2. Data collection period. A questionnaire that takes an hour during a mock survey in the training venue will not take the same amount of time in the field. It will take probably a half an hour more. Therefore it is not logical to expect an enumerator to bring back eight questionnaires at the end of the day. The plan must consider sampling method used and time of travel to access target participants. All these are about TIME. If you give unreasonable targets the enumerator will use unethical means (compromised integrity) to reach the target and the result will most likely affect the validity of the data.
3. Sample size versus daily target. Often, the aspect of bias and assumption among enumerators comes in when they have had to ask the same questions over and over and keep getting the same answers. By the time they are administering the one-hour-long, fifth questionnaire of the day they have basically switched to ‘auto-drive-mode’. What they do is to assume responses to some questions will be similar to what they got before and therefore they do not pose these questions to the respondent but fill in the assumed response.

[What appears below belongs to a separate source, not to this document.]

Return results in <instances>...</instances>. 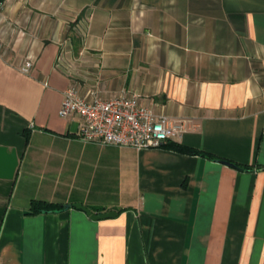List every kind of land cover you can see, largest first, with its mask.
I'll use <instances>...</instances> for the list:
<instances>
[{"label": "crops", "instance_id": "1", "mask_svg": "<svg viewBox=\"0 0 264 264\" xmlns=\"http://www.w3.org/2000/svg\"><path fill=\"white\" fill-rule=\"evenodd\" d=\"M69 87L139 93L185 131L84 142ZM263 131L264 0H2L0 145L20 166L0 179V264H264Z\"/></svg>", "mask_w": 264, "mask_h": 264}, {"label": "built area", "instance_id": "2", "mask_svg": "<svg viewBox=\"0 0 264 264\" xmlns=\"http://www.w3.org/2000/svg\"><path fill=\"white\" fill-rule=\"evenodd\" d=\"M31 67L28 61L23 70L27 72ZM141 99L139 93L105 99L95 91L83 94L69 87L63 92L59 114L66 119L79 118L77 135L87 143L142 150L161 147L182 136L185 126L181 120L156 112Z\"/></svg>", "mask_w": 264, "mask_h": 264}, {"label": "water", "instance_id": "3", "mask_svg": "<svg viewBox=\"0 0 264 264\" xmlns=\"http://www.w3.org/2000/svg\"><path fill=\"white\" fill-rule=\"evenodd\" d=\"M223 162L230 166L241 169V167H238L234 163L228 161ZM19 166L20 157L17 149H10L8 146L0 145V179L14 180L19 171ZM72 205L78 209L84 210L93 219L112 218L118 215L117 211H108L105 213L97 214L82 203H74ZM69 207H71V204H66L63 208L67 209Z\"/></svg>", "mask_w": 264, "mask_h": 264}, {"label": "trees", "instance_id": "4", "mask_svg": "<svg viewBox=\"0 0 264 264\" xmlns=\"http://www.w3.org/2000/svg\"><path fill=\"white\" fill-rule=\"evenodd\" d=\"M169 147L174 149V150H177V151H180V152H184V153L202 154L201 151H198V150H196L194 148L188 147V146L183 145V144L175 143V142L174 143H170ZM55 207H56V205L54 203H51V202H48V201H45V200H33L32 204H31V209L34 212H39V211H42V210H49V209H52V208H55Z\"/></svg>", "mask_w": 264, "mask_h": 264}]
</instances>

This is also reported to happen whenever respondents look unsettled, seem to be in a rush or when the enumerator is tired, feels like they are far from reaching set daily target or are running out of time as the day concludes.
Is it possible to deal with these “time bottlenecks” to beat the issue of validity and integrity at the level of data collection?

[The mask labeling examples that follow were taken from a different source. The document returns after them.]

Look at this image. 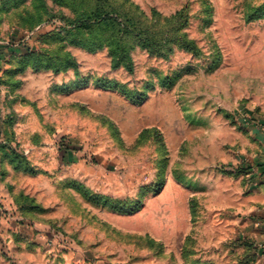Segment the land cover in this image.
<instances>
[{
    "label": "rangeland",
    "instance_id": "obj_1",
    "mask_svg": "<svg viewBox=\"0 0 264 264\" xmlns=\"http://www.w3.org/2000/svg\"><path fill=\"white\" fill-rule=\"evenodd\" d=\"M263 143L264 0H0V264H264Z\"/></svg>",
    "mask_w": 264,
    "mask_h": 264
},
{
    "label": "crops",
    "instance_id": "obj_2",
    "mask_svg": "<svg viewBox=\"0 0 264 264\" xmlns=\"http://www.w3.org/2000/svg\"><path fill=\"white\" fill-rule=\"evenodd\" d=\"M264 146V143H263ZM264 148V147H263ZM264 150V149H263ZM261 165H264V163H260L258 167V172L255 174V178H253L254 184L250 185L249 189V196L246 200V205L248 208H251V206L255 205H262L263 209L261 213L264 217V167H260ZM255 196L252 198V196ZM264 226V224H262ZM264 229V228H263Z\"/></svg>",
    "mask_w": 264,
    "mask_h": 264
},
{
    "label": "trees",
    "instance_id": "obj_3",
    "mask_svg": "<svg viewBox=\"0 0 264 264\" xmlns=\"http://www.w3.org/2000/svg\"><path fill=\"white\" fill-rule=\"evenodd\" d=\"M67 149V148H66ZM260 167H264V165H261ZM243 171V170H242ZM241 171V172H242ZM244 172L246 173V174H248V173H251V168H248V169H246V170H244Z\"/></svg>",
    "mask_w": 264,
    "mask_h": 264
}]
</instances>
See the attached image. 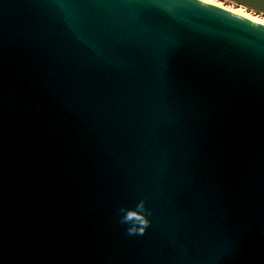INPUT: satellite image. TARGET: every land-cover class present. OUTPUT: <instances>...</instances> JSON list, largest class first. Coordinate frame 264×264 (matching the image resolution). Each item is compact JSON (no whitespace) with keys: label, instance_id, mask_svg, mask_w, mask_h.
Instances as JSON below:
<instances>
[{"label":"water","instance_id":"obj_1","mask_svg":"<svg viewBox=\"0 0 264 264\" xmlns=\"http://www.w3.org/2000/svg\"><path fill=\"white\" fill-rule=\"evenodd\" d=\"M0 264H264V23L0 0Z\"/></svg>","mask_w":264,"mask_h":264},{"label":"rangeland","instance_id":"obj_2","mask_svg":"<svg viewBox=\"0 0 264 264\" xmlns=\"http://www.w3.org/2000/svg\"><path fill=\"white\" fill-rule=\"evenodd\" d=\"M210 1H213L217 4H220L224 7H227L229 9H232V10H236V11H242L243 13L247 14V15H250L252 17H255L257 19H260L262 21H264V14L262 13H259V12H255V11H252V10H249L243 6H240V5H237L231 1H228V0H210Z\"/></svg>","mask_w":264,"mask_h":264},{"label":"bare ground","instance_id":"obj_3","mask_svg":"<svg viewBox=\"0 0 264 264\" xmlns=\"http://www.w3.org/2000/svg\"><path fill=\"white\" fill-rule=\"evenodd\" d=\"M204 1H207V2H211V3L217 4V3L213 2V1H210V0H204ZM217 5L222 6V5H220V4H217ZM222 7H224V6H222ZM225 8H227V7H225ZM227 9H229V8H227ZM229 10H232V9H229ZM232 11L237 12V13H239V14H242V15H244V16L250 17V18H252V19H254V20H257V21H259V22L264 23V21H262V20H260V19H257V18H255V17H252V16H250V15H247V14L243 13V12L240 11V10H239V11L232 10Z\"/></svg>","mask_w":264,"mask_h":264},{"label":"clouds","instance_id":"obj_4","mask_svg":"<svg viewBox=\"0 0 264 264\" xmlns=\"http://www.w3.org/2000/svg\"><path fill=\"white\" fill-rule=\"evenodd\" d=\"M144 223L147 224V221L145 220ZM141 231H143V229H141Z\"/></svg>","mask_w":264,"mask_h":264}]
</instances>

Several suggestions were put across but there was no single standing solution. The suggested approaches must be combined to move from 90% that can be achieved with proper planning, to 98%. First of all sufficient time must be allocated and used in the planning phase. Train, carry out mock-survey, re-train, pre-test with a sample of targeted respondents then re-train. Ask questions and engage trainees. It helps in gauging their level of understanding of the tool, their confidence on the tool and their level of preparation to undertake the exercise. Do not depend on getting phone calls to clarify issues for enumerators after deployment to field. Network reception may be terrible or something else may render it impossible to communicate, then enumerators will make-do with guesswork. Attain an excellent mark before deployment.
Secondly, allocate sufficient time for the survey. Don’t give unreasonable targets because enumerators will hit the target but will deliver invalid data. It was also suggested that sound recording would be a great tool for confirming validity.